=== MATERIAL SUPPLIED ===

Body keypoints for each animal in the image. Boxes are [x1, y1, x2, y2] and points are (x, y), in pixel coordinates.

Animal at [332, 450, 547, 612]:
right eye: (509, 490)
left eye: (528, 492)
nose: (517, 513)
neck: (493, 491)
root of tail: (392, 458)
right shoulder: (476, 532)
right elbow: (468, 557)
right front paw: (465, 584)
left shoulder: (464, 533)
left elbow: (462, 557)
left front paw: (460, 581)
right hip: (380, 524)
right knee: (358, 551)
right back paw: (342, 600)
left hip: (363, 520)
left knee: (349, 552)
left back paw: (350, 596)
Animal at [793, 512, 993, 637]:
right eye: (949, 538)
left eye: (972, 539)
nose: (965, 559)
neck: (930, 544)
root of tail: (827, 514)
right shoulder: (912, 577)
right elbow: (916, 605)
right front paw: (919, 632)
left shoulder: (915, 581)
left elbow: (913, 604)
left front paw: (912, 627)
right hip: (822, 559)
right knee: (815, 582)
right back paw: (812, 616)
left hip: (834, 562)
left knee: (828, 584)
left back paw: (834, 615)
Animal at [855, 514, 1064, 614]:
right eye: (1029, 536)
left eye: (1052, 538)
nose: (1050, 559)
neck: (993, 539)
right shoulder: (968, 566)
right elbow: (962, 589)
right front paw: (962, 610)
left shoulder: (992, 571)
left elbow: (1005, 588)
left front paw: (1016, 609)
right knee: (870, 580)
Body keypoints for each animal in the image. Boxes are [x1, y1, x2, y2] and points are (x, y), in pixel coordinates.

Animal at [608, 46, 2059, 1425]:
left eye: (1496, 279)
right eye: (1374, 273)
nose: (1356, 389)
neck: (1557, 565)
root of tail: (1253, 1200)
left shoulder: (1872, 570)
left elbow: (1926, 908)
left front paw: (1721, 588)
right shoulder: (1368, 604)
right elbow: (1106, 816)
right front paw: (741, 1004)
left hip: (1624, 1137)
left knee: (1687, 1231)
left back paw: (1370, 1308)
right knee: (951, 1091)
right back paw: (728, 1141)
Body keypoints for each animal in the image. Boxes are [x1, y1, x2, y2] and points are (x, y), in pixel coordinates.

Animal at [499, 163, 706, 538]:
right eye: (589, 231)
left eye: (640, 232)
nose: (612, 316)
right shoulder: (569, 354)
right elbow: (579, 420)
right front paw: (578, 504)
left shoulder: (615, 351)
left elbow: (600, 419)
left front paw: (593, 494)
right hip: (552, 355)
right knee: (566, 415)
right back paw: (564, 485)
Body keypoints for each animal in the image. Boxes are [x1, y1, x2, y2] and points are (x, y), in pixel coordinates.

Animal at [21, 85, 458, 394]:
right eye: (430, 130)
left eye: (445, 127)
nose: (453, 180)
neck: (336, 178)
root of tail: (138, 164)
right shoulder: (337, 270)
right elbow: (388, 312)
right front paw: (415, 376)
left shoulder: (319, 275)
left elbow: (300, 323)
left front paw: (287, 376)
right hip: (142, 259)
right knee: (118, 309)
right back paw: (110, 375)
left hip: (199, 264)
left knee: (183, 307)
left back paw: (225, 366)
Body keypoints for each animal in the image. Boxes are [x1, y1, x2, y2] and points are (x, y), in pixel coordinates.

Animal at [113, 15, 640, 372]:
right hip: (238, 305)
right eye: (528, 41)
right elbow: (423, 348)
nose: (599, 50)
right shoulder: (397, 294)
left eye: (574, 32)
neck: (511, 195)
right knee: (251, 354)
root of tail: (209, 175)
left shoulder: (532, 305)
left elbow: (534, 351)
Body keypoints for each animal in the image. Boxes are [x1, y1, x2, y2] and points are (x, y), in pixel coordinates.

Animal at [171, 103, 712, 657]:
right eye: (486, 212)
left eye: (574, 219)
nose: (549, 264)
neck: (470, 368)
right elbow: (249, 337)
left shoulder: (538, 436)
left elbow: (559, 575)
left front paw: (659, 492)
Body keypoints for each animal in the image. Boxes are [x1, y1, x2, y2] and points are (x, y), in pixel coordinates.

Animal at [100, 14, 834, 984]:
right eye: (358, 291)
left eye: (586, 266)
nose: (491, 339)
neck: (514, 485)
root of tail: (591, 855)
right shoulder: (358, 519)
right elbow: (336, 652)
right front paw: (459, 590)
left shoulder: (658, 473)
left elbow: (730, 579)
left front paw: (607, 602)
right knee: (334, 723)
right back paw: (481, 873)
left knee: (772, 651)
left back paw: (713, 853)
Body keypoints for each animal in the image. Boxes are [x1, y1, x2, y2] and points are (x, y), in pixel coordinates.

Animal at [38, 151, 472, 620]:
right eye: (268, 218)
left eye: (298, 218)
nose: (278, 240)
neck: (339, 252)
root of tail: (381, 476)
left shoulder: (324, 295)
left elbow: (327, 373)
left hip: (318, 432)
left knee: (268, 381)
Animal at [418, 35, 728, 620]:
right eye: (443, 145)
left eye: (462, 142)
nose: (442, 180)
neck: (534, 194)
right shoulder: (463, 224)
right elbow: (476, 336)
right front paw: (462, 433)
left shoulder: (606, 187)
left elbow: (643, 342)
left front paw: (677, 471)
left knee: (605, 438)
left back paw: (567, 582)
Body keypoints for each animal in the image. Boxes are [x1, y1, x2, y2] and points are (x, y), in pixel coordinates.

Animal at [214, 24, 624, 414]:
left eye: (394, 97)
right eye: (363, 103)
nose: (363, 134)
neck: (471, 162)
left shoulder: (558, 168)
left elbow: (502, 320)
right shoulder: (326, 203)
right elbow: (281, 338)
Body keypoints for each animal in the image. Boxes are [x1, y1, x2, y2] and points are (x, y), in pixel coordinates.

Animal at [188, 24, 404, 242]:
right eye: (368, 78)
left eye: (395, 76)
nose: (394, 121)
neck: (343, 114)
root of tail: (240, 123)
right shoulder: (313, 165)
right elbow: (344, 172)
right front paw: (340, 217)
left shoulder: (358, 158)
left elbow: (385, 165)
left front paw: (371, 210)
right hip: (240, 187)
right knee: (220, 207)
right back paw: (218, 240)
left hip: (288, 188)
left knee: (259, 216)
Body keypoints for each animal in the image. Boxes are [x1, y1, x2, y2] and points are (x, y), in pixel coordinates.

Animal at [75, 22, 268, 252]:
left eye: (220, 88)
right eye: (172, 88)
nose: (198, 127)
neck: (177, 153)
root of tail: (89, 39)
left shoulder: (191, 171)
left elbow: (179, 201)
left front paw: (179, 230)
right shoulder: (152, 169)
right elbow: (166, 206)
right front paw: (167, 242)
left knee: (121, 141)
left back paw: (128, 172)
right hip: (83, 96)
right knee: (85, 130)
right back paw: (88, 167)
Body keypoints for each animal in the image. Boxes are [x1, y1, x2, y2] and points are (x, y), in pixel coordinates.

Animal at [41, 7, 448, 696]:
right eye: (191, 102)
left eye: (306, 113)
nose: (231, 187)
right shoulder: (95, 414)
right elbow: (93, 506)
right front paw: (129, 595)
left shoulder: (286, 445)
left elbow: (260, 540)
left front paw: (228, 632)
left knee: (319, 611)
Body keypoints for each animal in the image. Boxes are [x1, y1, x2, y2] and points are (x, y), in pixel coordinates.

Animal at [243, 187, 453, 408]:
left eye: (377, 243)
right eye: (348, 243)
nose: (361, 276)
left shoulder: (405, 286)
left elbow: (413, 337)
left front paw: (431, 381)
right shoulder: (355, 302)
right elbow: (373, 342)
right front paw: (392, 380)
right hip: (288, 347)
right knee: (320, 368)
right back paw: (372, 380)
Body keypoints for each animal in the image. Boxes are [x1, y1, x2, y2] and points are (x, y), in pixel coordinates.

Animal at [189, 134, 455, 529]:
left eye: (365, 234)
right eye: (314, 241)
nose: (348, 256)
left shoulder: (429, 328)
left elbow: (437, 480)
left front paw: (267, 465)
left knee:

===

**PROMPT**: Copy out the line holding "neck: (177, 153)" along with all lines after it through the end of the entries, exactly and only these.

**RESULT OF THIS TASK**:
neck: (177, 153)
root of tail: (89, 39)
left shoulder: (191, 171)
left elbow: (179, 201)
left front paw: (179, 230)
right shoulder: (152, 169)
right elbow: (166, 206)
right front paw: (167, 242)
left knee: (121, 141)
left back paw: (128, 172)
right hip: (83, 96)
right knee: (85, 130)
right back paw: (88, 167)
Body keypoints for each animal in the image. Boxes are [x1, y1, x2, y2] and points are (x, y), in pixel coordinates.

Animal at [41, 7, 448, 696]:
right eye: (191, 102)
left eye: (306, 113)
nose: (231, 187)
right shoulder: (95, 414)
right elbow: (93, 506)
right front paw: (129, 595)
left shoulder: (286, 445)
left elbow: (260, 540)
left front paw: (228, 632)
left knee: (319, 611)
Body keypoints for each animal in the image. Boxes are [x1, y1, x2, y2] and points are (x, y), in pixel coordinates.

Animal at [243, 187, 453, 408]:
left eye: (377, 243)
right eye: (348, 243)
nose: (361, 276)
left shoulder: (405, 286)
left elbow: (413, 337)
left front paw: (431, 381)
right shoulder: (355, 302)
right elbow: (373, 342)
right front paw: (392, 380)
right hip: (288, 347)
right knee: (320, 368)
right back paw: (372, 380)
Body keypoints for each animal in the image. Boxes are [x1, y1, x2, y2] and points are (x, y), in pixel coordinates.

Animal at [189, 134, 455, 529]:
left eye: (365, 234)
right eye: (314, 241)
nose: (348, 256)
left shoulder: (429, 328)
left elbow: (437, 480)
left front paw: (267, 465)
left knee:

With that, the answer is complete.